Alors que la première victoire d’un Britannique, celle de Bradley Wiggins, avait suscité un réel engouement de l’autre coté de la Manche, le couronnement de Froome a été radicalement snobé, aussi bien par le peuple que par les médias. Deux raisons semblent expliquer ce désintéressement : l’accoutumance à la victoire – depuis les Jeux de Londres, les sujets d’Elizabeth II accumulent les succès dans différents sports – mais aussi l’éloignement culturel de cet Africain d’origine qui ne parvient pas à s’attirer la sympathie d’un public qui le perçoit davantage comme un enfant du Commonwealth.

 Un britannique trop exotique  

Journal à scandale, le Sun n’a pas hésité au moment de jeter un point d’ombre sur le sacre de Froome, soulignant les soupçons qui entourent « The White Kenyan ». Pas non plus d’effervescence du coté du Times qui fait lui aussi référence aux origines africaines de Froomey en évoquant la consécration de ce « Roi Soleil » décidément si peu british. Gentil garçon, poli et timide, mais paradoxalement ciblé par les médias qui remettent sans cesse en cause la validité de ses performances, Froome ne correspond pas aux standards de l’athlète britannique, généralement formaté à l’image des Cavendish et Wiggins, coureurs de caractère, à l’esprit rock & roll.

Au Royaume-Uni, le final de l’étape des Champs-Elysées, puis son podium protocolaire, n’ont ainsi pas réalisé les audiences attendues, étant délestées par les téléspectateurs au profit de sports traditionnels tels que le golf et le cricket. Au Kenya et en Afrique du Sud, la portée de sa victoire est tout autre, fêtée  jusque dans les townships, Froome est devenu le héros du continent noir, qui s’identifie facilement au natif de Nairobi. Une telle passion autour d’un athlète blanc reste extrêmement rare dans ce coin du monde qui a longtemps subit les inégalités de l’ancien régime. Snobé en Occident, Froome est une icône fédératrice dans le Sud de l’Afrique.

Un statut qui peine à se confirmer pleinement

Né et ayant grandi au Kenya, où il disputa ses premières compétitions de VTT, puis en partance vers l’école de cyclisme de Johannesburg en Afrique du Sud à l’âge de 15 ans, Froome a peu connu l’Angleterre de ses parents. Passé professionnel au sein de l’équipe Barloworld, il conservera sa licence kényane jusqu’à son arrivée chez Sky en 2010. Résidant actuellement à Monaco, cet enfant du monde n’a toujours pas posé durablement le pied sur le sol britannique, confortant son statut de semi-étranger.

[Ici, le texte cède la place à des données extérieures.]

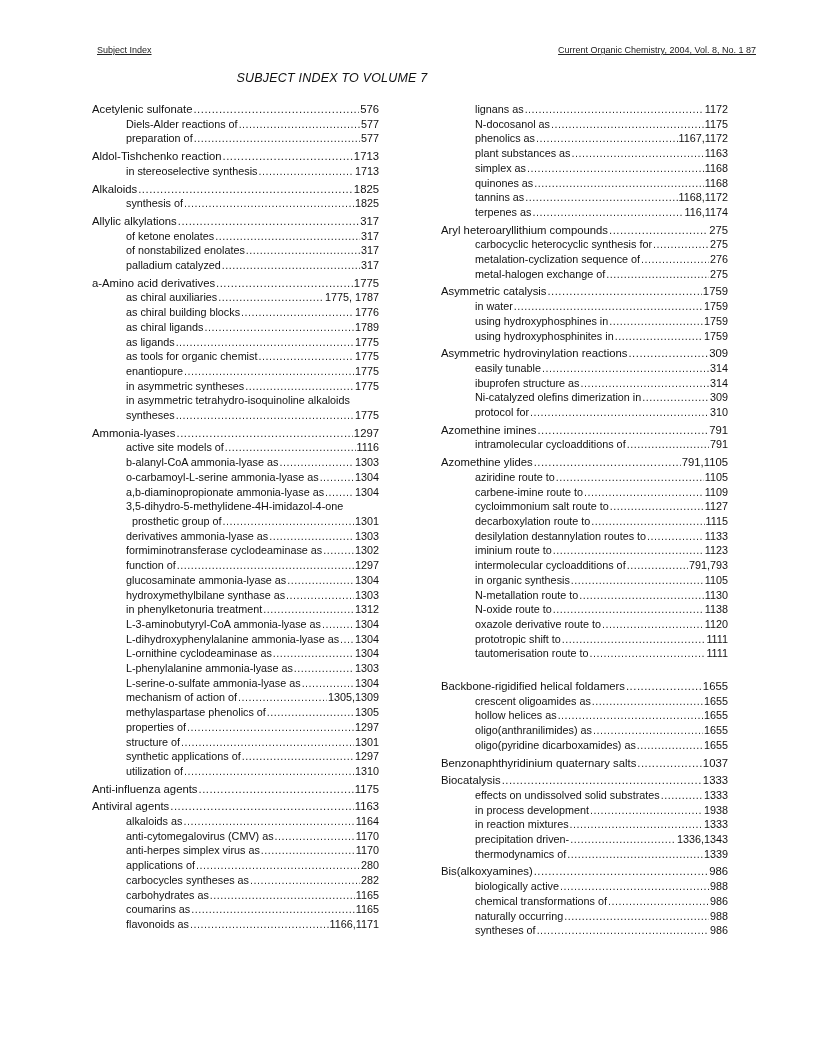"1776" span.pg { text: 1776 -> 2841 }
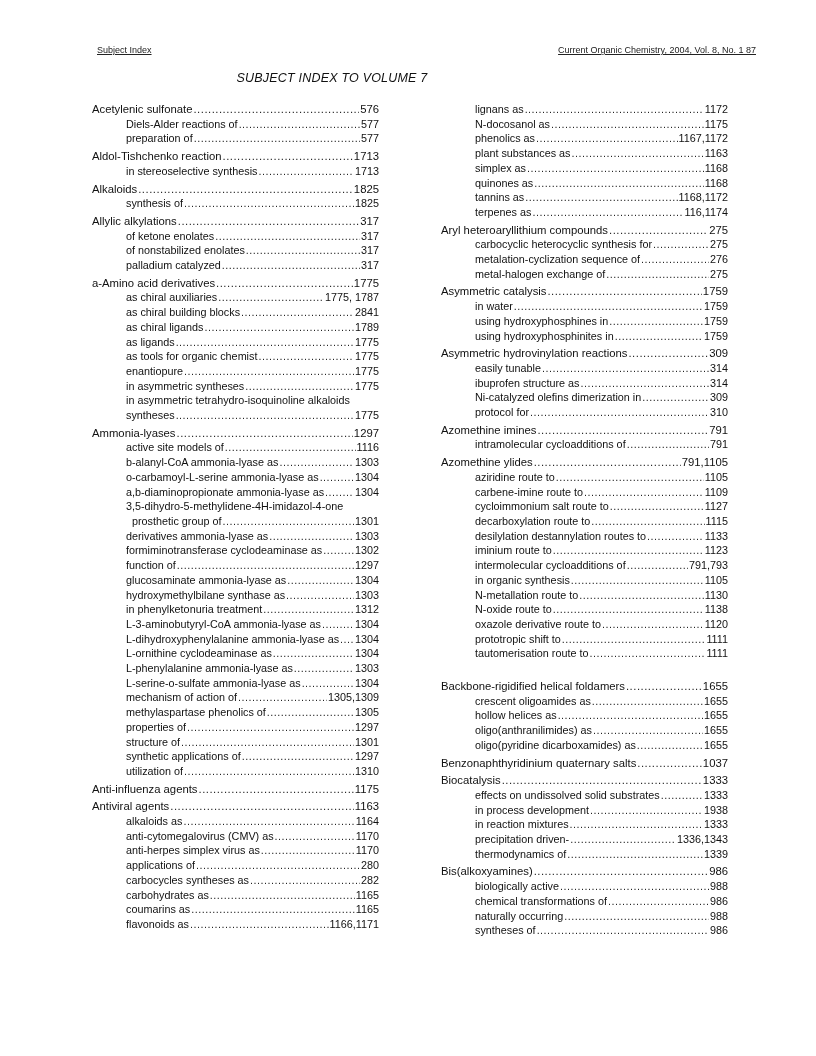"models for reactions of" div.line { html: none -> <div> <span>models for reactions of</span> <span></span> <span>1306</span> </div> }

Pour l’équipe Sky, il est difficile d’occulter cette perception qu’ont les suiveurs de leur nouveau champion. On sait déjà que le Tour de France 2014 partira du Yorkshire, et Dave Brailsford compte bien aligner au départ les deux derniers vainqueurs, Wiggins et Froome : “C’est quelque chose que j’aimerais voir”. Une cohabitation devenue difficile au fil du temps qui pourrait bien se compliquer un peu plus tant le statut de Froome sur le vélo a changé. Davantage plébiscité, Wiggins se servira donc de l’appui populaire pour tenter de bouleverser une nouvelle fois la hiérarchie à l’intérieur de la formation britannique. Mais le manager général tient à rappeler que l’objectif principal sera de conserver une certaine « harmonie ». Et ce discours précise bien que malgré sa folle saison conclue par sa démonstration de juillet, Froome n’est pas encore totalement adoubé.